4. What does a line in any of these files correspond to?

5. What is the meaning of a -1 in the first column in the file train25_mini?

6. What is the meaning of the 3:1 in the first line of train25_mini?

You are now ready to play with SVMlight and you can train an SVM by running:

svm_learn  trainset  svm_model

where svm_learn is a program from the SVM Light collection, trainset is the training data and svm_model is the model of the training data that you will create by using svm_learn.

You can classify a test data set by running:

svm_classify  testset  svm_model  outfile.out

where svm_classify is a program from the SVM Light collection, testset is the test data set, svm_model is a model of the training data set obtained by using svm_learn and outfile.out is the output file created using svm_classify. When running svm_learn and svm_classify, you will have to replace these mentioned dummy names with real file names. Please try to answer the following questions.

7. Train an SVM model on train25_mini. Then test the performance of this model on test25. What accuracy did you get?

8. Use the svm_model from question 7 and test it on train25_mini. What is the accuracy? Is this a good way of testing an SVM model?

9. Train an SVM model on a larger training data set, train25, and then test this model on the set test25. What accuracy did you get?

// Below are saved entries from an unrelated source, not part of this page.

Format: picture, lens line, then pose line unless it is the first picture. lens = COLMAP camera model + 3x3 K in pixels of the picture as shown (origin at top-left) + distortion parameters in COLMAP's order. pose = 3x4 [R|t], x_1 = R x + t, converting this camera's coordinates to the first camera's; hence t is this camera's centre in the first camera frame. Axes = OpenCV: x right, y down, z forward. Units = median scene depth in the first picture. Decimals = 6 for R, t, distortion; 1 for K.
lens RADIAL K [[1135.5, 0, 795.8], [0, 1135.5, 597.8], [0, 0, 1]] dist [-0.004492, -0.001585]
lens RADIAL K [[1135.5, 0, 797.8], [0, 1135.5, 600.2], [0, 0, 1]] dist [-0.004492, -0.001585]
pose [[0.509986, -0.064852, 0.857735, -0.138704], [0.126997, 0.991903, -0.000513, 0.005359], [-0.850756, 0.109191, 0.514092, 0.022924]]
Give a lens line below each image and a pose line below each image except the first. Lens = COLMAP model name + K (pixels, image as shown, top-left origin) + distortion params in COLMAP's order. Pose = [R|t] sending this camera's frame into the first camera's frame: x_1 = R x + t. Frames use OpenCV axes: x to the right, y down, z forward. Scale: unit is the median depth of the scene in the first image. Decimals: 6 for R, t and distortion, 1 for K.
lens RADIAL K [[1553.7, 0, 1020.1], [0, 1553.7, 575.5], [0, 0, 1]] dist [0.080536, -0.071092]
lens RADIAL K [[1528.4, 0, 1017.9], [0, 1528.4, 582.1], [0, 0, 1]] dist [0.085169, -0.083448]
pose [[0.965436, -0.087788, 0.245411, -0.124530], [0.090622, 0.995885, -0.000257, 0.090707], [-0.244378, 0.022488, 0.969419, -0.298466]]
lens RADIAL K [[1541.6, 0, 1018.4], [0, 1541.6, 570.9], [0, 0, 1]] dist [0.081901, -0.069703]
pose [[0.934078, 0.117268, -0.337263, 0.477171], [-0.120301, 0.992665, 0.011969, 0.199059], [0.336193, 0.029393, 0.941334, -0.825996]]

10. Train an SVM model on train100 and test it on test100. What is the accuracy?

11. Do you get a better classification by training and testing with the first 25 residues or with the first 100 residues? How would you explain this result?

12. There are different kernels that can be used when creating an SVM model using svm_learn (see different svm_learn options by running svm_learn --help). The svm_learn flag for selecting a kernel is called -t. Which kernel is used by default? Which kernel gives the highest accuracy when using train25 for building an SVM model and test25 for testing the SVM model?

13. A sequence LOGO is generally created to compare the different positions in a multiple sequence alignment in terms of information content. The higher the letters at a certain position in the LOGO, the more informative or conserved this position is in terms of sequence evolution. You can create sequence LOGOs using the online tool WebLogo. Create two LOGOs, one for the sequences in the attached file signal_sequences.txt and one for the sequences in nonsignal_seqs.txt. Submit these images together with the report. Compare these two LOGOs, can you observe any differences?

14. There are various methods for predicting signal peptides in protein sequences. These tools have been trained on known signal peptide data and some of them perform really well. The tool SignalP is available online. Use it on the first two human proteins available in the file sequences.txt. Save the result plots of the SignalIP-NN and submit it together with the report.

15. What do high and low S-scores indicate in the SignalP-NN result?

16. What are the D-scores for the two sequences?

17. The results from SignalP include something called cleavage sites. How do you interpret the term cleavage site in the context of signal peptides?